Project for assignment 1 of Machine Learning and Data Mining course
This project has 4 main folders:
-
algorithm: python classes and functions for solving the problem
-
input: empty folder to place files
-
output: folder where the final prediction is
-
report: folder with latex files to create the report
In order to run the code you go to the algorithm folder and run
python Main.py
This will run the default mode of the project. This mode use 0.3 as regularization parameter, predict the labels for the test data and save the results in output folder and will not use any dimensionality reduction process.
If you want to use other modes you can run the project with parameters:
python Main.py l p r --value_reduction x --histo
- l is the regularization value
- p is the process to do (cross: run the 10-fold cross-validation with the specific parameters; test: run a testing over a 1/3 of the data, training with the rest 2/3 of the data and will show a confusion matrix; predict: run a prediction for the test data, using all the data for training).

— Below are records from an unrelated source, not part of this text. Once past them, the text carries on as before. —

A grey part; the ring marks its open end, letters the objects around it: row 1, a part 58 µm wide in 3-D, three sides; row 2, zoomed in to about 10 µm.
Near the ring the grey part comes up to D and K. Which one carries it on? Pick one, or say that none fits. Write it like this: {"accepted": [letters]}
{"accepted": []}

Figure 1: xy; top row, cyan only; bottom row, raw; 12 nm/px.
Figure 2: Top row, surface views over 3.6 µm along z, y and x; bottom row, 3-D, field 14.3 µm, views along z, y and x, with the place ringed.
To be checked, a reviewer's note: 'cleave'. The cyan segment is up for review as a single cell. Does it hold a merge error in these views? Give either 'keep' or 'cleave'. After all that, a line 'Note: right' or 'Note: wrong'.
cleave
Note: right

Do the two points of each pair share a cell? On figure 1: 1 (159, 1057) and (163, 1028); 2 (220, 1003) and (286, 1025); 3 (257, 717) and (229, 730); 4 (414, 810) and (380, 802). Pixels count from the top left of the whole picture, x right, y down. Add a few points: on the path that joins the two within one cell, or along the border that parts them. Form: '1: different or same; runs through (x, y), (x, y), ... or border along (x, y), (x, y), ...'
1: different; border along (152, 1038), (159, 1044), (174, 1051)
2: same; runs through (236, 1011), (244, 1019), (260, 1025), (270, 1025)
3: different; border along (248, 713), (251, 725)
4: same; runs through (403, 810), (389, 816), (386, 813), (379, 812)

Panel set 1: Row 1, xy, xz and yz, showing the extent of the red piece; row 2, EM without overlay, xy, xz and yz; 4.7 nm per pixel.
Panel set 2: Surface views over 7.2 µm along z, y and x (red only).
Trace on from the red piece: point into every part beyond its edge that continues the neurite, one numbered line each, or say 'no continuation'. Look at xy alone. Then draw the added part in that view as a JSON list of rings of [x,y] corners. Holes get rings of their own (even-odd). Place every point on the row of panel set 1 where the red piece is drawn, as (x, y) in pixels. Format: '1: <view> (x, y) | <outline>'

- r is the dimensionality reduction process (common: reduce the data matrix just chosing the columns with less than x rows with values, pca: apply pca to the data matrix using x as a parameter of n_components, none: do not apply any pre-processing)
- x is the value to use in dimensionality reduction
- if you place --histo in the run command, just a histogram of the distribution of the labels in training data is showed, and the execution does not continue.